Bir Ortadoğu Katolik topluluğu olan Maruni’lerden Kıbrıs Türkleri “Maronit” diye söz ederler… Ortadoğu’da Mezopotamya ile Kızıldeniz arasındaki bölgenin Akdeniz kıyılarında adına “Levant” denilen coğrafya parçasında yaşarlar genellikle… Onlara “Hıristiyan Araplar” gözüyle bakan tarihçiler de vardır… Zaten anadilleri Arapça’yı konuşurken Arap’lardan hiç farkları kalmıyor…

Maruni kaynaklarına bakıldığında Maronitlerin Haçlı Seferleri sırasında Levant’tan Kıbrıs’a mülteci ve esir olarak getirildiklerinin vurgulandığı görülür… Onlar, Haçlı seferlerinde uzun süreli savaşlarla altüst olan Ortadoğu’nun savrulan topluluklarından biridirler… 8 asır kadar önce Kıbrıs’a ilk geldikleri yıllarda nüfusları 60 bin kadardı… Adanın kuzeyinde altmış köyleri vardı… En parlak dönemleri Lüzinyan yönetimindedir… Katolik Lüzinyanlar onlara mal vermiş ve ayrıcalıklı bir yaşam tanımıştı…

Maronit’lerin Kıbrıs’taki nüfusunun uzun yıllar içinde hayli erimiş olması ve köylerinin sayısının son derece azalması göç olayına ve asimilasyona bağlanır… Ortodoks Rumlarla, Ortodoksluğa sempatiyle bakan Osmanlı Yönetimi’nin Katolik Maronitleri himaye etme konusunda pek de duyarlı davrandıkları söylenemez… O nedenle Maronitler Lüzinyan ve Venedik dönemlerinde buldukları rahat yaşamı ve dinsel ayrıcalıkları ondan sonraki dönemlerde Ortodoks baskısı altında yitirmeye ve nüfuslarını gittikçe kaybetmeye başlarlar… Kıbrıs adası 1878’de İngiliz yönetimine geçtiğinde Maronit köylerinin sayısı 60’tan 5’e düşmüş durumdaydı…

Ama Maronit topluluğuna karşı herhangi bir kıyımın ya da şiddetin Kıbrıs’ta yaşandığına dair hiçbir tarihi belirti yoktur… Türklerle Maronitler arasında da herhangi bir çatışma yaşanmış değildir…

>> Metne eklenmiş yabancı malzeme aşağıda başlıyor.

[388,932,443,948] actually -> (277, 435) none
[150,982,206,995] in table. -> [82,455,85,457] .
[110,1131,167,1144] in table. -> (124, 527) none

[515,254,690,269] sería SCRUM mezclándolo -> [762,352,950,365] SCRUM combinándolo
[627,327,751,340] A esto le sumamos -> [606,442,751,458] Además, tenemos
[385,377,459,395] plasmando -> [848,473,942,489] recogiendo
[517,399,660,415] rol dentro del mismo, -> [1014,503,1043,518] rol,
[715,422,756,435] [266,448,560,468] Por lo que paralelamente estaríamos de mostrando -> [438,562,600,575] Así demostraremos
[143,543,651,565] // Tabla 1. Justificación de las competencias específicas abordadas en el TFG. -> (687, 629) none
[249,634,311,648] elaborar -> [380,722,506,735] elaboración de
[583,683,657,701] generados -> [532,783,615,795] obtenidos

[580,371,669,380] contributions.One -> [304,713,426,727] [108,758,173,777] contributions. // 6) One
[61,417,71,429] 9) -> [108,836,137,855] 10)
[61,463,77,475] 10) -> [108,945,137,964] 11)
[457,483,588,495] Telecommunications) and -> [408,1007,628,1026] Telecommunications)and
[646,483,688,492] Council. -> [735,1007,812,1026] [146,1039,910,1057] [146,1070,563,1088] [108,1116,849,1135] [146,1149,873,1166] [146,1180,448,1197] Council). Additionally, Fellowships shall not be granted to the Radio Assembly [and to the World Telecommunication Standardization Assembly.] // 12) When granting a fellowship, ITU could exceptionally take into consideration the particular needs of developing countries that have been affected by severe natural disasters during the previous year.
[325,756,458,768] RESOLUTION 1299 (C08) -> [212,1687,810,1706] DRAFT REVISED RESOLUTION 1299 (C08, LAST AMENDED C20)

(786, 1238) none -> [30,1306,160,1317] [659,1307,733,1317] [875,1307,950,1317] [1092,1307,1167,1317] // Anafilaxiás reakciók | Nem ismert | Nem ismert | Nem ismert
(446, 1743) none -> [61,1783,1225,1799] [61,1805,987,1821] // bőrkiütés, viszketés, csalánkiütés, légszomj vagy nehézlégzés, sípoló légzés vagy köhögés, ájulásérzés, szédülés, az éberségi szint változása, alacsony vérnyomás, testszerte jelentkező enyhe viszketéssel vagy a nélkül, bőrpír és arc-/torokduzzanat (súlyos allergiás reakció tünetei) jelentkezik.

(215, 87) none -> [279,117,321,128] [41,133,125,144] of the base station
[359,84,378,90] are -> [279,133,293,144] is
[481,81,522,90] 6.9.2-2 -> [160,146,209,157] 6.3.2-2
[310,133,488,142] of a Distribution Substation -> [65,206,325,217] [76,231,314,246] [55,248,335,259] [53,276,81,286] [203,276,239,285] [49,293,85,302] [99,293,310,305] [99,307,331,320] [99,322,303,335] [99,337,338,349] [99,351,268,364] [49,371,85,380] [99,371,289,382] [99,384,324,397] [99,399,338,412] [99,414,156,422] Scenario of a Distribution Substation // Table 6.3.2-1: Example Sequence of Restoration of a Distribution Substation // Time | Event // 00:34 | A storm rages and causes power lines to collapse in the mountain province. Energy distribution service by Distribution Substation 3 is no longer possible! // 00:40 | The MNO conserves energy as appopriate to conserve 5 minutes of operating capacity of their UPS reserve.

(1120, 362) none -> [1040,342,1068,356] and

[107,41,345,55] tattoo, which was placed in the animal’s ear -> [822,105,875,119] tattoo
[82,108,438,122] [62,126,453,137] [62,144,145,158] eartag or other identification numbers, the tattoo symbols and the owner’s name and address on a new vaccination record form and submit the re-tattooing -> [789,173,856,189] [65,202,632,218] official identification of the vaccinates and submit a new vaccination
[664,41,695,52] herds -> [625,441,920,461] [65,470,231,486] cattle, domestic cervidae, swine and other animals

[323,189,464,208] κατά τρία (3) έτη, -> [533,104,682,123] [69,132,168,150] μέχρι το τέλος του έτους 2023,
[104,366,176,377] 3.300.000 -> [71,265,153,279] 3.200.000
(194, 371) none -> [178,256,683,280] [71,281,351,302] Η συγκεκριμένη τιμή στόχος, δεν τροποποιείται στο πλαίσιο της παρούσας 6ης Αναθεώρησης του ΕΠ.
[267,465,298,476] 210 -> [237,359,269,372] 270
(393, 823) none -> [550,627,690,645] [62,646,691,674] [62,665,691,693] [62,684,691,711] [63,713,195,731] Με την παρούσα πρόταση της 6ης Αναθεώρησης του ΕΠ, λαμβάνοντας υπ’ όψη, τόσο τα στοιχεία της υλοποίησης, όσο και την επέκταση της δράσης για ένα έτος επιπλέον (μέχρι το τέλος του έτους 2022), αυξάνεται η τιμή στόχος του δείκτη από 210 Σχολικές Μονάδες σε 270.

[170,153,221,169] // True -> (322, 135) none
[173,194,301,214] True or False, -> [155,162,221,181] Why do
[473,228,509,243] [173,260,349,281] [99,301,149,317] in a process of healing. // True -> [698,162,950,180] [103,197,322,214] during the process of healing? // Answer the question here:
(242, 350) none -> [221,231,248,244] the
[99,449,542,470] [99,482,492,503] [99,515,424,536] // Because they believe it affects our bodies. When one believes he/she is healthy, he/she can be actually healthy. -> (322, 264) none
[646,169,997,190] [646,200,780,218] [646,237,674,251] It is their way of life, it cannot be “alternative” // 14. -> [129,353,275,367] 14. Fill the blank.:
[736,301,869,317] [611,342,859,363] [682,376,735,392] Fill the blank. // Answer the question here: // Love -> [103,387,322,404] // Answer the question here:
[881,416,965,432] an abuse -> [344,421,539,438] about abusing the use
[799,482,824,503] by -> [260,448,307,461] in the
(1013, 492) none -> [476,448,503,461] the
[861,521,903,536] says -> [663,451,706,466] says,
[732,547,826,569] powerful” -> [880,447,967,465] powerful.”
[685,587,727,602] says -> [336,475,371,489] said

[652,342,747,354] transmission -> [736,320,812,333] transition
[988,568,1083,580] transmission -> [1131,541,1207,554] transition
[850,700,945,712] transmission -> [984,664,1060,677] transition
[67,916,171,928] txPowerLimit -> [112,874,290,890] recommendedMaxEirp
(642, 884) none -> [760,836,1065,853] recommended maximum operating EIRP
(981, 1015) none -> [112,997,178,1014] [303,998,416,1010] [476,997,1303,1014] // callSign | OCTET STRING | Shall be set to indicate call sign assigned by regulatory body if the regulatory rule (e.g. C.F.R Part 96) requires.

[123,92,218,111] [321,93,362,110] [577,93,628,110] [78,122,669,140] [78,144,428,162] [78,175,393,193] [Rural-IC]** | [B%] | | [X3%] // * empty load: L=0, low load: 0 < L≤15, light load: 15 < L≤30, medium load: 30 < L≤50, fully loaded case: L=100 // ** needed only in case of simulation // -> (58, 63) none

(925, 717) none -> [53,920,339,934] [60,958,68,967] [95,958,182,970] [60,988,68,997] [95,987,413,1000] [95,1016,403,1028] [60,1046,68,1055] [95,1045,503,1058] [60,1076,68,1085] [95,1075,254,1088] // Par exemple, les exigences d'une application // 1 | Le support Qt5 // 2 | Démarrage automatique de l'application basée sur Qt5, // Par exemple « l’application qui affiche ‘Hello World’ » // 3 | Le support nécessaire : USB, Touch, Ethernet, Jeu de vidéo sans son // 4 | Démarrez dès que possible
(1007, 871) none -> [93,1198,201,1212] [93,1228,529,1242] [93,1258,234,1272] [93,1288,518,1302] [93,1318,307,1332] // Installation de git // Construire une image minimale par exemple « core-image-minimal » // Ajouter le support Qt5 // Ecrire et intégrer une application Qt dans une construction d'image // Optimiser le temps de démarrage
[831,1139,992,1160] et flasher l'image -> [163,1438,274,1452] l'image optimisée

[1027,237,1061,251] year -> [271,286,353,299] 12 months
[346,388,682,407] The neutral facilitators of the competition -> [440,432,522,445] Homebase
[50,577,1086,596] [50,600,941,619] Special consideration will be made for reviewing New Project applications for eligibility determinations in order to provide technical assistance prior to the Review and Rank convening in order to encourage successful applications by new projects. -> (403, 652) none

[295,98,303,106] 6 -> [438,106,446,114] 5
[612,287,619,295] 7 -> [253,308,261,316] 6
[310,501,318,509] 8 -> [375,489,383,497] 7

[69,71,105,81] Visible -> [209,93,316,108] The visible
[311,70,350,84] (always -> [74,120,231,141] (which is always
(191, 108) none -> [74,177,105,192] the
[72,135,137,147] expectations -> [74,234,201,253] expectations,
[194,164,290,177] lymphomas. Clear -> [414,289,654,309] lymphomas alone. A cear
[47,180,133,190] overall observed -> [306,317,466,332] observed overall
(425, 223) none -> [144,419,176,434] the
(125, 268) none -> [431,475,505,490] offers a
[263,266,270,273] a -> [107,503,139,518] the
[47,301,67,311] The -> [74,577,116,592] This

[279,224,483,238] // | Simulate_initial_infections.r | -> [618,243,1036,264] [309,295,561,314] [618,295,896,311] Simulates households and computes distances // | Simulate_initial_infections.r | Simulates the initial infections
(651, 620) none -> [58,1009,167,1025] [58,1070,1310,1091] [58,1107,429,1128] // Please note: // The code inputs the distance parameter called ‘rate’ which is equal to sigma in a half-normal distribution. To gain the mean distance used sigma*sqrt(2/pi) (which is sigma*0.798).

Katolik Maruni’ler, Lübnan’daki en büyük nüfuslu Maruni Kilisesi’ne bağlı Hıristiyan bir topluluğu oluştururlar… Dinsel eğilimleri güçlüdür ve Maruni Kilise’sine bağlılıkları üst düzeydedir… Günümüzde Orta Doğu’da başta anayasal olarak cumhurbaşkanının Maruni olmasının zorunlu olduğu Lübnan olmak üzere Kıbrıs ve Filistin-İsrail topraklarında yaşayan dinî bir topluluk olarak bilinirler… Ana dilleri Arapça olmakla beraber etnik etki altında kaldıkları yörelerde Yunanca ve Türkçe de konuşmaktadırlar. Maronit’lerin ibadet ve ayinlerini Arapça olarak gerçekleştirdikleri bilinir… Doğu Katolik Kilisesi ve Batı Suriye Ayini’ne bağlı olmakla birlikte topluluk olarak Roma Katolik Kilisesi’ne doğrudan mensupturlar.

Şimdilerde onların Kıbrıs’taki yoğun konumları Güney’dedir… Kıbrıs Cumhuriyeti Anayasası’nda verilen haklar ile Ermeniler ve Latinler’le birlikte, Rum Temsilciler Meclisi’ne seçimle bir üye gönderebilme hakkına sahiptirler…

Birleşmiş Milletler Mülteciler Yüksek Komiserliği verilerine göre 1974’ten bu yana Kıbrıs’ta 5000 dolayında Maronit yaşamaktadır. Yine Birleşmiş Milletler’in 2001 verilerine göre Kuzey Kıbrıs’taki Maronit topluluğunun sayısı 165 civarındadır… KKTC’de Koruçam yerleşiminde yaşamaktadırlar… Koruçam’da Türk Silahlı Kuvvetleri’nin Kıbrıs Barış Harekâtı’ndan önce 2000 civarı Maronit yaşamaktaydı… 1974’ten sonra buradaki kişiler yaşamlarının orada daha kolay olacağı gerekçesiyle Kıbrıs Cumhuriyeti’nin kontrolündeki yerleşim birimlerine göç etmeyi yeğlediler…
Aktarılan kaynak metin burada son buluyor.